Laboratory studies for TLS should include serum potassium, phosphorous, calcium, and uric acid. The Cairo-Bishop diagnostic criteria require at least two of these laboratory values to be abnormal or to have a change of greater than 25 percent over three days. A blood urea nitrogen (BUN) and creatinine should also be sent to assess renal function. (J Clin Oncol 2008;26:2767.)
The mainstays of TLS treatment are renal protection via aggressive fluid administration and diuresis (increase renal blood flow and glomerular filtration); reducing serum uric acid; and treating life-threatening electrolyte abnormalities. Hydration via intravenous crystalloids should target a urine output of 2 ml/kg per hour. Furosemide can also be added to increase urine output in patients who are not volume-depleted.
Reduction of serum uric acid is accomplished by administering intravenous allopurinol to block protein catabolism or by converting uric acid to a soluble byproduct using recombinant urate oxidase (rasburicase). (J Clin Oncol 2008;26:2767.) Urine alkalinization with sodium bicarbonate or acetazolamide is no longer recommended.

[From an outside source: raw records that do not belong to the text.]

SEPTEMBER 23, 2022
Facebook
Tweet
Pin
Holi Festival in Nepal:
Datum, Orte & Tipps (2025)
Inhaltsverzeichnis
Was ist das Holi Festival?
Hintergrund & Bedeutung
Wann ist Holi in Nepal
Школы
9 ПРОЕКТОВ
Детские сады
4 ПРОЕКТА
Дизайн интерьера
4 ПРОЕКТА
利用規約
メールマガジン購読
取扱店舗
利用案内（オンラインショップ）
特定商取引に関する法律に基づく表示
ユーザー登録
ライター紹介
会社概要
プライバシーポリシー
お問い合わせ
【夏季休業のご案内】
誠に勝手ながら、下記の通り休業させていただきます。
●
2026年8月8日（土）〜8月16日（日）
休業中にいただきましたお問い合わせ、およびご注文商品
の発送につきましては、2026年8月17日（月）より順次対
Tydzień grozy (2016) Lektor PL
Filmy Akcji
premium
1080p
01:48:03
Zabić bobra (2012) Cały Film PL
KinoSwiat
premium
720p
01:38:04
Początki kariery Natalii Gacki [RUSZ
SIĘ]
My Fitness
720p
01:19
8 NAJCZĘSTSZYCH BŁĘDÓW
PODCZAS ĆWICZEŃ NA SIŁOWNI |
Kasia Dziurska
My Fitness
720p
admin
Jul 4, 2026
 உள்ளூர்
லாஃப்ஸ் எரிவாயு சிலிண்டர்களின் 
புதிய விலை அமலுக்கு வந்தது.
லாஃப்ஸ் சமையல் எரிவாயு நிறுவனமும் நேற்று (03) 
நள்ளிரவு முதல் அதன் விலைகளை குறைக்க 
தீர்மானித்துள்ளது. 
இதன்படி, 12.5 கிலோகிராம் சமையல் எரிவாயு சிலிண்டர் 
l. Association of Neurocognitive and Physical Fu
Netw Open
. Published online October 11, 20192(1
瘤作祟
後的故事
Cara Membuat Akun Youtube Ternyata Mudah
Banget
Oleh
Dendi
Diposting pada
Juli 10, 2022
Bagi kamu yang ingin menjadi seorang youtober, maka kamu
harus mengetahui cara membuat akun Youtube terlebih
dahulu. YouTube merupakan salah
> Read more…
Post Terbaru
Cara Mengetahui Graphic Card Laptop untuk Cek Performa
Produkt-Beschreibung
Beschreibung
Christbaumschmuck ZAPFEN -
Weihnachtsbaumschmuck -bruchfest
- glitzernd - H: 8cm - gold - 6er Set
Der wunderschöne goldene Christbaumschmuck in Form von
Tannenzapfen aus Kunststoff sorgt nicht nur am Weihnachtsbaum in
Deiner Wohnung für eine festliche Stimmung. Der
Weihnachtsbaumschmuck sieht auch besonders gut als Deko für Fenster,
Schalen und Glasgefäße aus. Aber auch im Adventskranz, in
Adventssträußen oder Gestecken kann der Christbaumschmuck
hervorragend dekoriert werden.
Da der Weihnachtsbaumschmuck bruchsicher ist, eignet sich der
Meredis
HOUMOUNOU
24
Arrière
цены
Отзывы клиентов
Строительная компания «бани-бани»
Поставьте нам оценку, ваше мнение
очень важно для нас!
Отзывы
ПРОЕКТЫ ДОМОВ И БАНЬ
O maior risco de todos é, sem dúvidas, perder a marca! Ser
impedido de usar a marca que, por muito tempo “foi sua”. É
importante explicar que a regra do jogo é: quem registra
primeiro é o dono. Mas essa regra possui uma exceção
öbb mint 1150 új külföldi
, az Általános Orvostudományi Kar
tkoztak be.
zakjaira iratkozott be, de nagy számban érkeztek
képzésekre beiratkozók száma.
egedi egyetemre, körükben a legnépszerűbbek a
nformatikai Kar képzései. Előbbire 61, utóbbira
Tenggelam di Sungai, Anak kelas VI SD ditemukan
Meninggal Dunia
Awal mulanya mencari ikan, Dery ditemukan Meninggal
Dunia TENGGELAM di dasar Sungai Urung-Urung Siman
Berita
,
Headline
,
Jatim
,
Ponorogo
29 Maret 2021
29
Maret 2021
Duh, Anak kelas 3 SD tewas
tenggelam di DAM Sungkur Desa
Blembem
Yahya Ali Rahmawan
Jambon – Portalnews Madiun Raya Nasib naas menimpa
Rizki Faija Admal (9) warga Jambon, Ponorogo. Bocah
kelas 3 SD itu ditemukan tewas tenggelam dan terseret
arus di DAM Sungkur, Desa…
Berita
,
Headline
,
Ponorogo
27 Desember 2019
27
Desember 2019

Renal failure and hyperkalemia will require hemodialysis in some cases. (N Engl J Med 2011;364:1844.)
The patient was admitted to the medical intensive care unit with hematology/oncology consultation. A bone marrow biopsy was consistent with acute promyelocytic leukemia (APML). She began chemotherapy and her uric acid level normalized with rasburicase treatment. Her hospital course was complicated by hospital-acquired infections, severe mucositis, and renal failure requiring continuous renal replacement therapy (CRRT).